● **TASK INSTRUCTIONS**: Among the entries below, one stretch runs from the line that contains "[04:52] And the" through the line that contains "[05:24] in your". Repeat that stretch exactly, ends included, and only that.

● **Saved data entries**:

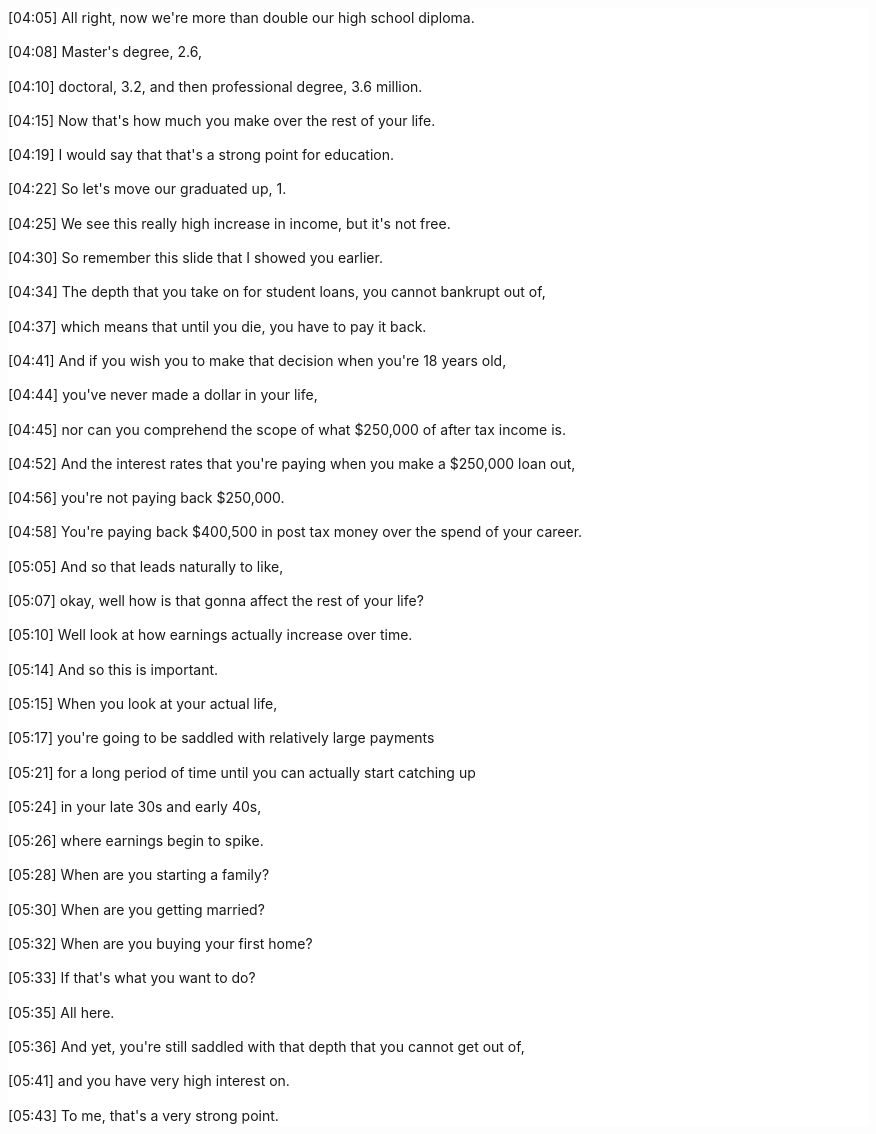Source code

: [04:05] All right, now we're more than double our high school diploma.

[04:08] Master's degree, 2.6,

[04:10] doctoral, 3.2, and then professional degree, 3.6 million.

[04:15] Now that's how much you make over the rest of your life.

[04:19] I would say that that's a strong point for education.

[04:22] So let's move our graduated up, 1.

[04:25] We see this really high increase in income, but it's not free.

[04:30] So remember this slide that I showed you earlier.

[04:34] The depth that you take on for student loans, you cannot bankrupt out of,

[04:37] which means that until you die, you have to pay it back.

[04:41] And if you wish you to make that decision when you're 18 years old,

[04:44] you've never made a dollar in your life,

[04:45] nor can you comprehend the scope of what $250,000 of after tax income is.

[04:52] And the interest rates that you're paying when you make a $250,000 loan out,

[04:56] you're not paying back $250,000.

[04:58] You're paying back $400,500 in post tax money over the spend of your career.

[05:05] And so that leads naturally to like,

[05:07] okay, well how is that gonna affect the rest of your life?

[05:10] Well look at how earnings actually increase over time.

[05:14] And so this is important.

[05:15] When you look at your actual life,

[05:17] you're going to be saddled with relatively large payments

[05:21] for a long period of time until you can actually start catching up

[05:24] in your late 30s and early 40s,

[05:26] where earnings begin to spike.

[05:28] When are you starting a family?

[05:30] When are you getting married?

[05:32] When are you buying your first home?

[05:33] If that's what you want to do?

[05:35] All here.

[05:36] And yet, you're still saddled with that depth that you cannot get out of,

[05:41] and you have very high interest on.

[05:43] To me, that's a very strong point.
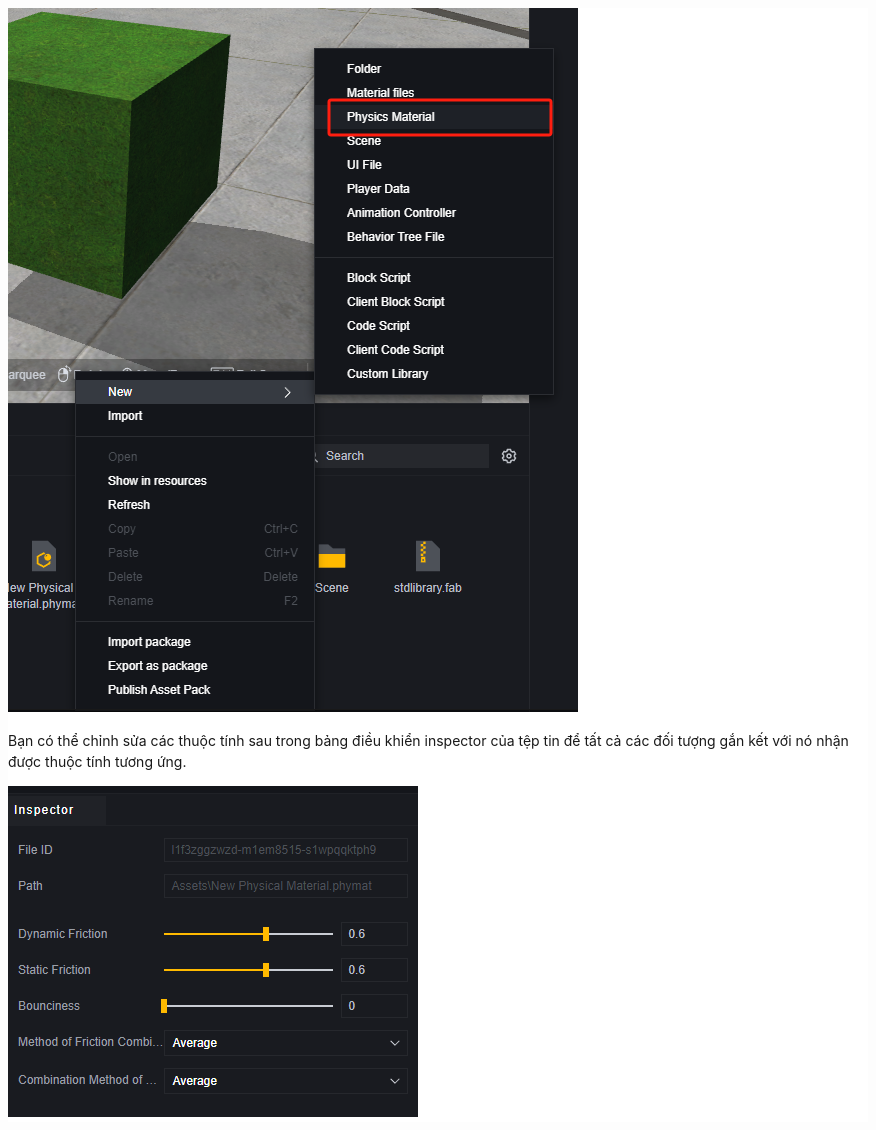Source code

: ![image-20240923154405512](./img/image-20240923154405512.png)

Bạn có thể chỉnh sửa các thuộc tính sau trong bảng điều khiển inspector của tệp tin để tất cả các đối tượng gắn kết với nó nhận được thuộc tính tương ứng.

![image-20240923154620475](./img/image-20240923154620475.png)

● **RESPONSE AREA**:
[04:52] And the interest rates that you're paying when you make a $250,000 loan out,

[04:56] you're not paying back $250,000.

[04:58] You're paying back $400,500 in post tax money over the spend of your career.

[05:05] And so that leads naturally to like,

[05:07] okay, well how is that gonna affect the rest of your life?

[05:10] Well look at how earnings actually increase over time.

[05:14] And so this is important.

[05:15] When you look at your actual life,

[05:17] you're going to be saddled with relatively large payments

[05:21] for a long period of time until you can actually start catching up

[05:24] in your late 30s and early 40s,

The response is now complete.